Le secret du cerveau pour surmonter l'échec
Le secret du cerveau pour surmonter l'échec
Nous avons souvent tendance à répéter les mêmes erreurs sans pouvoir facilement changer nos comportements. Par exemple, même après avoir subi des pertes en continuant d'investir dans les mêmes actions, il nous est difficile de passer à d'autres. Pourtant, à un certain moment, nous finissons par changer de comportement. Il a été révélé que les substances chimiques du cerveau jouent un rôle crucial dans ces changements. Dans cet article, nous allons explorer les secrets du cerveau pour surmonter l'échec.
Le rôle de l'acétylcholine
Une équipe de recherche de l'Université des sciences et technologies d'Okinawa, au Japon, a publié des résultats indiquant que le neurotransmetteur appelé acétylcholine est un élément clé qui induit le changement de comportement. Ils ont mené une expérience de labyrinthe virtuel sur des rats, leur apprenant à obtenir une récompense en choisissant un chemin spécifique. Avec le temps, les rats ont commencé à choisir ce chemin de manière stable.
Par la suite, les chercheurs ont modifié le chemin qui donnait la récompense. Ils ont observé en temps réel les changements qui se produisaient dans le cerveau lorsque les rats ne recevaient pas la récompense attendue. Il a été constaté qu'au moment où ils s'attendaient à une récompense mais ne la recevaient pas, la sécrétion d'acétylcholine augmentait considérablement dans certaines zones du striatum.
Le mécanisme de la flexibilité comportementale
Les chercheurs ont souligné que l'augmentation de la sécrétion d'acétylcholine entraînait chez les rats un comportement consistant à abandonner leur choix précédent et à essayer un nouveau chemin. Ce comportement est appelé 'lose-shift' (perdre et changer), et plus l'augmentation de l'acétylcholine était importante, plus la probabilité de changer de choix suivant était élevée. Cela nous montre que l'acétylcholine joue un rôle important dans la création de la flexibilité comportementale.
Réponses variées des neurones
Ce qui est intéressant, c'est que tous les neurones n'ont pas réagi de la même manière. Bien que la plupart des interneurones cholinergiques aient augmenté la sécrétion d'acétylcholine, certaines populations de cellules ont montré peu ou pas de changement, voire une diminution. Les chercheurs ont expliqué que ces réponses pourraient aider à se souvenir des comportements qui ont réussi dans le passé.
Ces résultats de recherche démontrent que la flexibilité comportementale n'est pas déterminée par un seul neurotransmetteur. En effet, plusieurs régions du cerveau et divers systèmes de signalisation neuronale agissent ensemble pour entraîner des changements de comportement. Néanmoins, cette étude fournit des indices importants pour comprendre quand le cerveau abandonne les habitudes existantes et choisit de nouveaux comportements.

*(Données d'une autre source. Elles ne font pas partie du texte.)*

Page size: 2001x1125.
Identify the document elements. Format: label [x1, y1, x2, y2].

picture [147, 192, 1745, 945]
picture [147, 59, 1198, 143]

Potentiel pour le traitement des maladies neuropsychiatriques
Le professeur Wiggins a déclaré que la compréhension des changements dans la signalisation de l'acétylcholine est importante pour le traitement de la maladie de Parkinson ou de la schizophrénie. Il a également ajouté que cela pourrait aider au développement de stratégies de traitement pour des maladies caractérisées par la difficulté à sortir de certains schémas comportementaux, tels que la toxicomanie ou les troubles obsessionnels-compulsifs. L'acétylcholine est sécrétée à la terminaison nerveuse, se lie aux récepteurs des neurones suivants pour les exciter, puis est décomposée et resynthétisée.
Comprendre le mécanisme d'action de ces neurotransmetteurs sera d'une grande aide pour les recherches futures. L'objectif étant de trouver des moyens d'améliorer la flexibilité comportementale, les résultats de cette étude devraient contribuer au développement de diverses stratégies de traitement à l'avenir.